Exercise details —
Write out the stretch of lines below that begins at the line with "(Компрессорный) Холодильник" and ends at the line with "Подстаканники", including both, exactly as given and nothing more.

Data supplied —
○ ○ ○ ○ ○

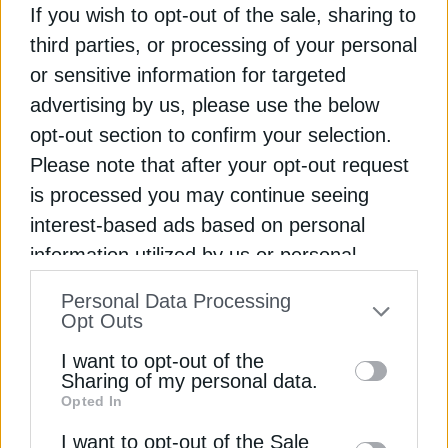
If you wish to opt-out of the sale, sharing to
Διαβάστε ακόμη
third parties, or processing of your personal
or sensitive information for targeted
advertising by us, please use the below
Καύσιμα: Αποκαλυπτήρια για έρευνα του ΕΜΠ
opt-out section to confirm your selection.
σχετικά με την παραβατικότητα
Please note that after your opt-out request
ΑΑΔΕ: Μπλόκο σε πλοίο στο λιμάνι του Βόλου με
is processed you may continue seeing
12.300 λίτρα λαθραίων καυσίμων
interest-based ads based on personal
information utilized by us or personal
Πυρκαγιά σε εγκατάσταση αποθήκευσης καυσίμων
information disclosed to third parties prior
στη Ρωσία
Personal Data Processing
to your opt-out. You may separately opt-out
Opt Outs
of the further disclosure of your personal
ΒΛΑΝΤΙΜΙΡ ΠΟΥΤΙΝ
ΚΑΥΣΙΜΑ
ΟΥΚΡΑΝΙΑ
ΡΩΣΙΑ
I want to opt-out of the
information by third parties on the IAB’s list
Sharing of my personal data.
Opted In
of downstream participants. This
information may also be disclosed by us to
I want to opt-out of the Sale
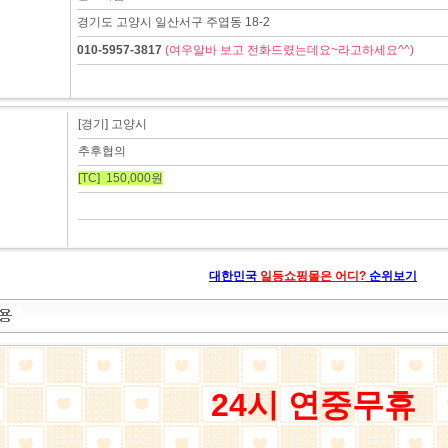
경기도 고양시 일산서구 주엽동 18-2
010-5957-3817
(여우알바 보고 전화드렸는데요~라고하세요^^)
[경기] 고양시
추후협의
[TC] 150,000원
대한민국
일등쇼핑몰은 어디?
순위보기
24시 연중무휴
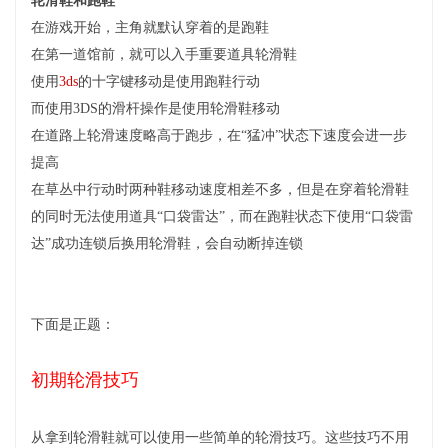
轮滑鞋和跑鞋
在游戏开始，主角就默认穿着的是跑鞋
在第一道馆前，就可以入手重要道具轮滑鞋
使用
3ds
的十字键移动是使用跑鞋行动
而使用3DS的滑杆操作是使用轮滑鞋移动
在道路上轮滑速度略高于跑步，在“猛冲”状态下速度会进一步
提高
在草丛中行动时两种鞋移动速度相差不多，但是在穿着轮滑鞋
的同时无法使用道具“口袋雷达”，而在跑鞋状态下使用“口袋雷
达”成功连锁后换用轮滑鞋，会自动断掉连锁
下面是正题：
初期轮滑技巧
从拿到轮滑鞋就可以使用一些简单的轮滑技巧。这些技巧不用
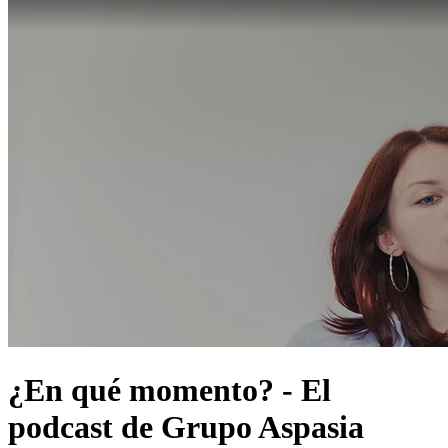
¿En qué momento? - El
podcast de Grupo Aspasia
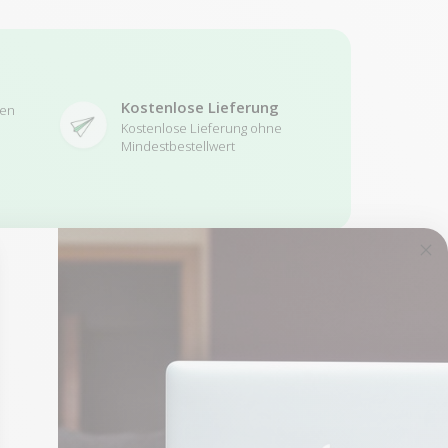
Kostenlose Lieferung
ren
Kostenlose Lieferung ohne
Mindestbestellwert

○ ○ ○ ○ ○

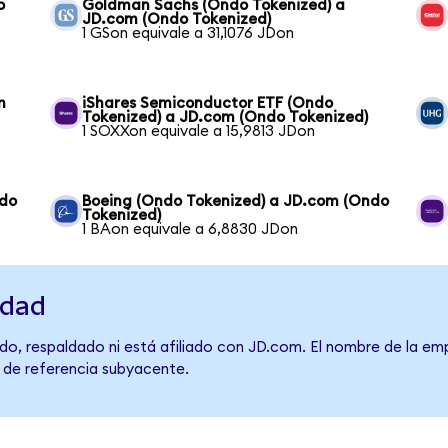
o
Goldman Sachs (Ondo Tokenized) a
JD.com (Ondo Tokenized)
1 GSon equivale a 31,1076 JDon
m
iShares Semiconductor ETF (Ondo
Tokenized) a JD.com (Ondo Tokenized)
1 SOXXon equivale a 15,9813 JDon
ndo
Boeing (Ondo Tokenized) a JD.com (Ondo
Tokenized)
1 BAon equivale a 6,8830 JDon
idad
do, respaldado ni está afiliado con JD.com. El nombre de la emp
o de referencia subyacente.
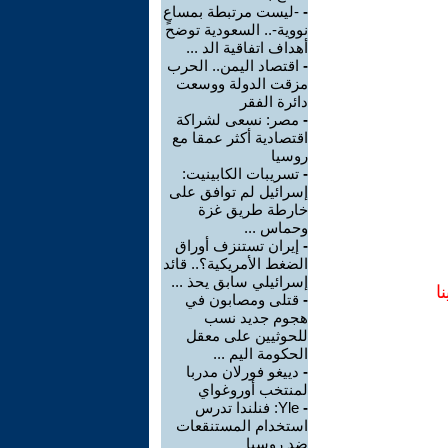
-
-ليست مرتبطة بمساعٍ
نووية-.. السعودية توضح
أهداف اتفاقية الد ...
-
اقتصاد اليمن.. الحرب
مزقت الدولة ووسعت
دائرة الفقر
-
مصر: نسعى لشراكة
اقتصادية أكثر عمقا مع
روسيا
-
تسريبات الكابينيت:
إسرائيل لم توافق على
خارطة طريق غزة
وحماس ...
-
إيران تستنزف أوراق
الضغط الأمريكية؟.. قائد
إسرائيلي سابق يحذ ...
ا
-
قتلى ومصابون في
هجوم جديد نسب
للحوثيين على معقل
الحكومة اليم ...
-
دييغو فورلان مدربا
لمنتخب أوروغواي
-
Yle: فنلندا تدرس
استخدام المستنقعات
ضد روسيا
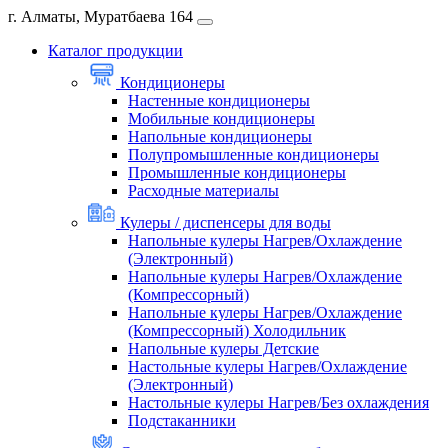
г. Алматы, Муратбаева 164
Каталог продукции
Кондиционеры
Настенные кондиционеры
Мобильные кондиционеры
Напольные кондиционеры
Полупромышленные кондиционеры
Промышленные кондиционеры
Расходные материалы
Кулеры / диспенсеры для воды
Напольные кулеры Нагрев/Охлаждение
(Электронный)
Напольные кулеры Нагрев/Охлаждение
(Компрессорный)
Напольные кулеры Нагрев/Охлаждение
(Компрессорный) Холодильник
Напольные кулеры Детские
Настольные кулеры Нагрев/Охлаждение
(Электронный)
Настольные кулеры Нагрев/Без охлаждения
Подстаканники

○ ○ ○ ○ ○

Exercise solution —
(Компрессорный) Холодильник
Напольные кулеры Детские
Настольные кулеры Нагрев/Охлаждение
(Электронный)
Настольные кулеры Нагрев/Без охлаждения
Подстаканники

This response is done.